No async/await weirdness, no race conditions, no confusing logic. Just functional transformations. First-class RxJS support is far and away the best part of Angular. Just look at when we have to do something really complicated:

const assignServiceSub = rateSelectChanges
  .pipe(
    filter(selectVal => selectVal === 'assign'),
    flatMap(() => {
      const serviceIdsToExcludeFromAssociateDialog: number[] =
        entityFormGroup.value.entity.services.map(service => service.id);
      return this._serviceDialogService.openAssociateServiceDialog(
        entityFormGroup.value.entity.id,
        serviceIdsToExcludeFromAssociateDialog
      );
    }),
    filter(updatedServices => !!updatedServices),
    map((allServices: Service[]) => {
      const previousServiceIds: number[] =
        entityFormGroup.value.entity?.services?.map(service => service.id) ||
        [];
      return allServices.filter(
        serviceFromApi => !previousServiceIds.includes(serviceFromApi.id)
      );
    }),
    map(newServices =>
      newServices.map(newService =>
        this._serviceService.getService(newService.id)
      )
    ),
    flatMap(newServiceRequests => forkJoin(newServiceRequests))
  )
  .subscribe(fullNewServices => {
    if (fullNewServices?.length) {
      fullNewServices.forEach(service => {
        this.addServiceToRates(
          service,
          entityFormGroup.get('rates') as FormArray
        );
      });
    }
    this.reloadFullServices(entityFormGroup as FormGroup);
    entityFormGroup.get('rateSelect').patchValue('choose');
  });

This block grabs services (line item charges) already associated to a product and passing them to a dialog. The dialog filters out these previously associated services. Then, if the user selects any services to add to a product in the dialog, these are passed out of the dialog’s Observable and transformed into requests for the full data for each newly associated service. When we’ve received all responses, the services are added to the table as rates. RxJS makes this kind of async work easy.

Functional programming 💖

The last code win was creating the select service dropdown. It transformed an array of services into <options>, sorting by billing period on the service.
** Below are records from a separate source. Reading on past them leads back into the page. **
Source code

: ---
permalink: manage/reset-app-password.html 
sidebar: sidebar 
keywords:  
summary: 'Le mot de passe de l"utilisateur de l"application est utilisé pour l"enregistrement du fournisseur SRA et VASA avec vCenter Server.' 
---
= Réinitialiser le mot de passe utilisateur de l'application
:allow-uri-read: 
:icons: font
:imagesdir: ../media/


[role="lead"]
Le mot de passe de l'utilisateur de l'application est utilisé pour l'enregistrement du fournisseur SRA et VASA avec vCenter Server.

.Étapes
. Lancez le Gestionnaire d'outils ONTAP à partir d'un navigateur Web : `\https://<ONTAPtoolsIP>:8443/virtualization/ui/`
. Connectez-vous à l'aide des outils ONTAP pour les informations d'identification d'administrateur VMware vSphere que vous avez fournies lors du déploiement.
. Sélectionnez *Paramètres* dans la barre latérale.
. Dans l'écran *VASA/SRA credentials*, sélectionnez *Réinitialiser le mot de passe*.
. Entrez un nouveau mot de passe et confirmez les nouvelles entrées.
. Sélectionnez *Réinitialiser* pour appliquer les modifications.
The add service dropdown for ServiceCore rental rates

All that logic used a pure static class function, making it a breeze to unit test.

Losses

rate-input-table almost shipped without bugs, but for a hack I did.

Our product owner wanted the users to be able to select the same service from the dropdown multiple times consecutively. But, choosing the same option twice in a <select> does not fire the standard change event.

Instead of reading the <select> value on change, I tried reading it after the click event. On every browser I tested, click fired when you chose an option in the <select>.

However, Chrome on macOS fired the click event on open <select>. Thus, you’d have to choose an <option>, then re-open the dropdown to add a service.

When we got the bug report, I fixed it so on change we would grab the <select> value, add a service, and reset the <select> value.

I tested this on Chrome for macOS and talked to our devops guy about fixing our company process to avoid mistakes like this. We shipped the fix the same day the bug was reported. No complaints since.

Conclusions

If the drop-down bug hadn’t happened the UI would have been perfect. Normally ServiceCore sticks to standard HTML elements and doesn’t go too far off the road. It’s a lesson that if we want to try stuff like that, we need a better process.

Still, the rental rates input UI has worked like a charm. The real test will be down the road if we try to reuse this work :).